It has been just two weeks since Justice Samuel Alito’s draft opinion in the case of Dobbs v. Jackson Women’s Health Organization was leaked to Politico. However, the left is already in absolute meltdown mode, claiming the potential ruling could usher in a return to the Dark Ages, in which women’s rights (among other groups) will be put in peril.
This is fearmongering and hyperbole at its worst. Moreover, it is simply not true.
In essence, Alito’s draft opinion argues that the court erred in its 1973 ruling in Roe v. Wade, in which it claimed abortion was a constitutionally guaranteed right. Therefore, Alito and the four justices who agree with him (as of the writing), argue that the issue should be decided by the states and Congress.

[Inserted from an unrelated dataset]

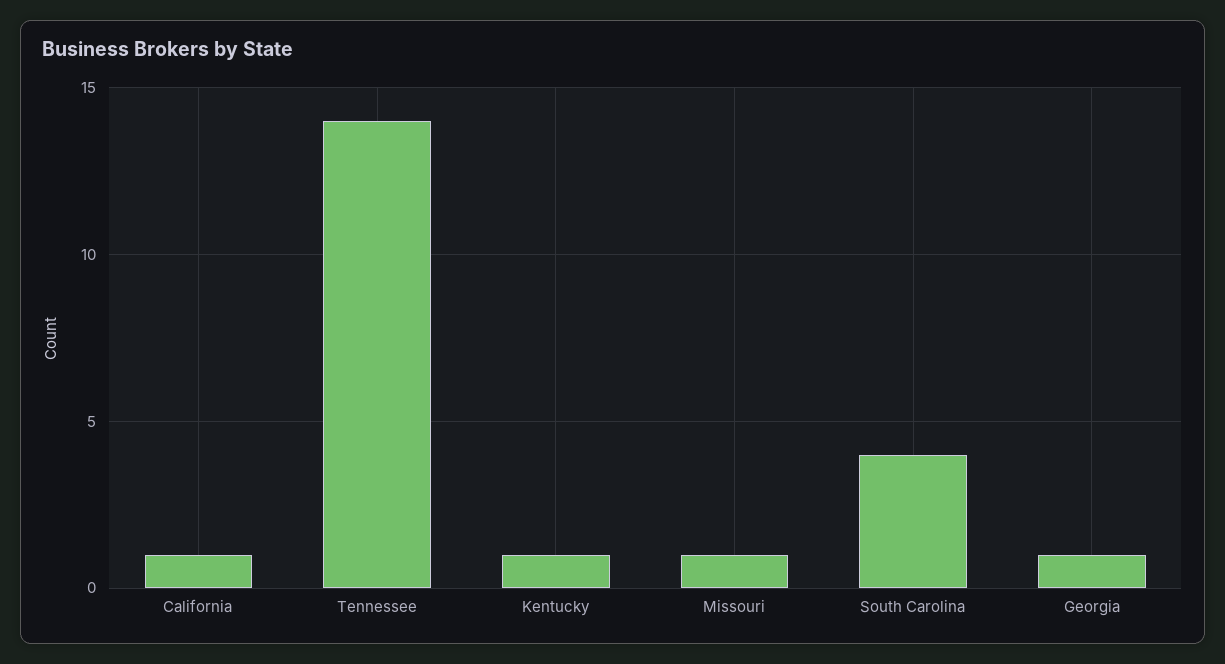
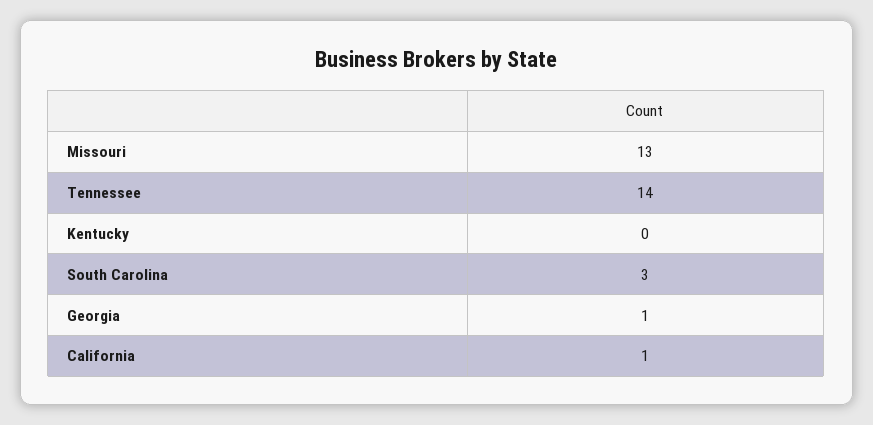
Kentucky: 1 -> 0
Missouri: 1 -> 13
South Carolina: 4 -> 3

In other words, Alito and company are making a valid case for the preservation of federalism, separation of powers, popular sovereignty and republicanism, which are keystones of the American system of government. The draft opinion also argues against the practice of judicial fiat, which was part and parcel to the Roe decision. Yet, that has not stopped fanatical activists and a plethora of Democratic elected officials from making outlandish and false arguments that the potential ruling could have a harmful effect on women’s rights.
Many on the left are claiming that the potential overturning of Roe will mean that women will no longer have access to what they deem “reproductive rights.” Yet, that is an utterly dishonest premise because several states have statutes in place guaranteeing that abortions will continue to be offered even if Roe is overturned.

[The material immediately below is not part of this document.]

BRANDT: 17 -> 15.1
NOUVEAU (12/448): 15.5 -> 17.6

On the other hand, as would be expected, several other states, based on the will of the people who live there, might determine that they would prefer restrictions on abortion. That is the point of the 10th Amendment, which states, “The powers not delegated to the United States by the Constitution, nor prohibited by it to the States, are reserved to the States respectively, or to the people.”
If a woman happens to reside in a conservative state that prefers restrictions on abortion, nothing is stopping her from traveling (or moving) to a blue state to receive what she desires from a medical perspective. And vice-versa.
This is the inherent beauty of federalism, what is also referred to as the concept of the “laboratories of democracy.” It is also why our Founding Fathers erected our governing system as they did, so that contentious issues like abortion would not necessarily have to be decided at the federal level.
However, that brings another important point to the table. The “right” to an abortion has not, as of this writing at least, been codified at the federal level. In 1973, the Supreme Court, in what Alito describes as an “egregiously wrong and deeply damaging” ruling, became a super legislature and invented a new constitutional right out of whole cloth.
Obviously, this is not how our system is designed to work. It is up to Congress and the states to pass laws on such issues. The role of the Supreme Court is to determine the constitutionality of said laws. In 1973, this was turned on its head when the Supreme Court usurped the states and Congress and took it upon itself to “legalize” abortion.